- **What to do**: Please rewrite the records below with every "5.08" changed to "6.35", keeping everything else unchanged and leaving out the pictures.

#### Material for this exercise

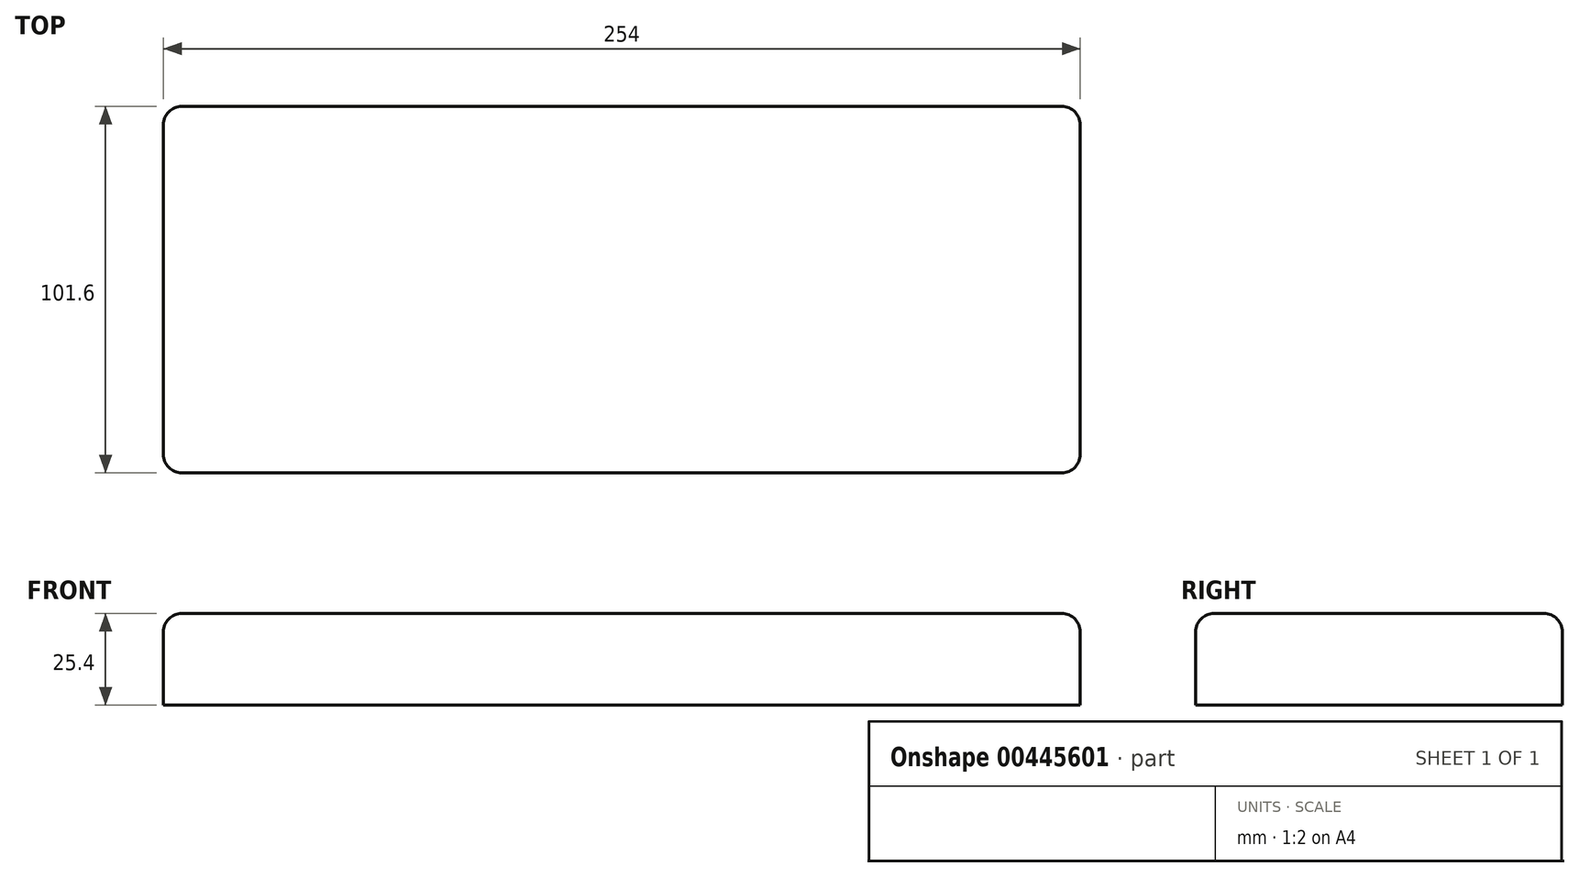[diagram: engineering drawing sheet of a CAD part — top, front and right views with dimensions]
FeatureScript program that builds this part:
annotation { "Feature Type Name" : "Feature", "Feature Type Description" : "" }
export const myFeature = defineFeature(function(context is Context, id is Id, definition is map)
    precondition{}
    {
        {
            var Q0;
            Q0=qCreatedBy(makeId("Top.planeOp"),FACE);
            var sketch = newSketch(context, id + "F0", { "sketchPlane" : qUnion([Q0])});
            skLineSegment(sketch, "E0.bottom", {"start": v(-127, -50.8) * mm, "end": v(127, -50.8) * mm});
            skLineSegment(sketch, "E0.top", {"start": v(-127, 50.8) * mm, "end": v(127, 50.8) * mm});
            skLineSegment(sketch, "E0.left", {"start": v(-127, -50.8) * mm, "end": v(-127, 50.8) * mm});
            skLineSegment(sketch, "E0.right", {"start": v(127, -50.8) * mm, "end": v(127, 50.8) * mm});
            skPoint(sketch, "E0.middle", {"position": v(0, 0) * mm});
            skSolve(sketch);
        }
        {
            var Q0;
            Q0 = qSketchRegion(id + "F0", true);
            extrude(context, id + "F1", {"entities" : qUnion([Q0]), "depth" : 25.4 * mm});
        }
        {
            var Q0;
            Q0=makeQuery(id+"F1.opExtrude","CAP_EDGE",EDGE,{"disambiguationData":[OSD([sQuery(id+"F0.wireOp",EDGE,"E0.bottom")])],"isStart":false});
            fillet(context, id + "F2", {"entities" : qUnion([Q0]), "radius" : 5.08 * mm, "tangentPropagation" : true, "allowEdgeOverflow" : false});
        }
        {
            var Q0;
            Q0=makeQuery(id+"F1.opExtrude","CAP_EDGE",EDGE,{"disambiguationData":[OSD([sQuery(id+"F0.wireOp",EDGE,"E0.right")])],"isStart":false});
            var Q1;
            Q1=makeQuery(id+"F1.opExtrude","CAP_EDGE",EDGE,{"disambiguationData":[OSD([sQuery(id+"F0.wireOp",EDGE,"E0.top")])],"isStart":false});
            var Q2;
            Q2=makeQuery(id+"F1.opExtrude","CAP_EDGE",EDGE,{"disambiguationData":[OSD([sQuery(id+"F0.wireOp",EDGE,"E0.left")])],"isStart":false});
            fillet(context, id + "F3", {"entities" : qUnion([Q0, Q1, Q2]), "radius" : 5.08 * mm, "tangentPropagation" : true, "allowEdgeOverflow" : false});
        }
        {
            var Q0;
            Q0=makeQuery(id+"F1.opExtrude","SWEPT_EDGE",EDGE,{"disambiguationData":[OSD([sQuery(id+"F0.wireOp",EDGE,"E0.top"),sQuery(id+"F0.wireOp",EDGE,"E0.right")])]});
            fillet(context, id + "F4", {"entities" : qUnion([Q0]), "radius" : 5.08 * mm, "tangentPropagation" : true, "allowEdgeOverflow" : false});
        }
        {
            var Q0;
            Q0=makeQuery(id+"F1.opExtrude","SWEPT_EDGE",EDGE,{"disambiguationData":[OSD([sQuery(id+"F0.wireOp",EDGE,"E0.top"),sQuery(id+"F0.wireOp",EDGE,"E0.left")])]});
            fillet(context, id + "F5", {"entities" : qUnion([Q0]), "radius" : 5.08 * mm, "tangentPropagation" : true, "allowEdgeOverflow" : false});
        }
    });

########

- **Answer to the problem**:
[diagram: engineering drawing sheet of a CAD part — top, front and right views with dimensions]
FeatureScript program that builds this part:
annotation { "Feature Type Name" : "Feature", "Feature Type Description" : "" }
export const myFeature = defineFeature(function(context is Context, id is Id, definition is map)
    precondition{}
    {
        {
            var Q0;
            Q0=qCreatedBy(makeId("Top.planeOp"),FACE);
            var sketch = newSketch(context, id + "F0", { "sketchPlane" : qUnion([Q0])});
            skLineSegment(sketch, "E0.bottom", {"start": v(-127, -50.8) * mm, "end": v(127, -50.8) * mm});
            skLineSegment(sketch, "E0.top", {"start": v(-127, 50.8) * mm, "end": v(127, 50.8) * mm});
            skLineSegment(sketch, "E0.left", {"start": v(-127, -50.8) * mm, "end": v(-127, 50.8) * mm});
            skLineSegment(sketch, "E0.right", {"start": v(127, -50.8) * mm, "end": v(127, 50.8) * mm});
            skPoint(sketch, "E0.middle", {"position": v(0, 0) * mm});
            skSolve(sketch);
        }
        {
            var Q0;
            Q0 = qSketchRegion(id + "F0", true);
            extrude(context, id + "F1", {"entities" : qUnion([Q0]), "depth" : 25.4 * mm});
        }
        {
            var Q0;
            Q0=makeQuery(id+"F1.opExtrude","CAP_EDGE",EDGE,{"disambiguationData":[OSD([sQuery(id+"F0.wireOp",EDGE,"E0.bottom")])],"isStart":false});
            fillet(context, id + "F2", {"entities" : qUnion([Q0]), "radius" : 6.35 * mm, "tangentPropagation" : true, "allowEdgeOverflow" : false});
        }
        {
            var Q0;
            Q0=makeQuery(id+"F1.opExtrude","CAP_EDGE",EDGE,{"disambiguationData":[OSD([sQuery(id+"F0.wireOp",EDGE,"E0.right")])],"isStart":false});
            var Q1;
            Q1=makeQuery(id+"F1.opExtrude","CAP_EDGE",EDGE,{"disambiguationData":[OSD([sQuery(id+"F0.wireOp",EDGE,"E0.top")])],"isStart":false});
            var Q2;
            Q2=makeQuery(id+"F1.opExtrude","CAP_EDGE",EDGE,{"disambiguationData":[OSD([sQuery(id+"F0.wireOp",EDGE,"E0.left")])],"isStart":false});
            fillet(context, id + "F3", {"entities" : qUnion([Q0, Q1, Q2]), "radius" : 6.35 * mm, "tangentPropagation" : true, "allowEdgeOverflow" : false});
        }
        {
            var Q0;
            Q0=makeQuery(id+"F1.opExtrude","SWEPT_EDGE",EDGE,{"disambiguationData":[OSD([sQuery(id+"F0.wireOp",EDGE,"E0.top"),sQuery(id+"F0.wireOp",EDGE,"E0.right")])]});
            fillet(context, id + "F4", {"entities" : qUnion([Q0]), "radius" : 6.35 * mm, "tangentPropagation" : true, "allowEdgeOverflow" : false});
        }
        {
            var Q0;
            Q0=makeQuery(id+"F1.opExtrude","SWEPT_EDGE",EDGE,{"disambiguationData":[OSD([sQuery(id+"F0.wireOp",EDGE,"E0.top"),sQuery(id+"F0.wireOp",EDGE,"E0.left")])]});
            fillet(context, id + "F5", {"entities" : qUnion([Q0]), "radius" : 6.35 * mm, "tangentPropagation" : true, "allowEdgeOverflow" : false});
        }
    });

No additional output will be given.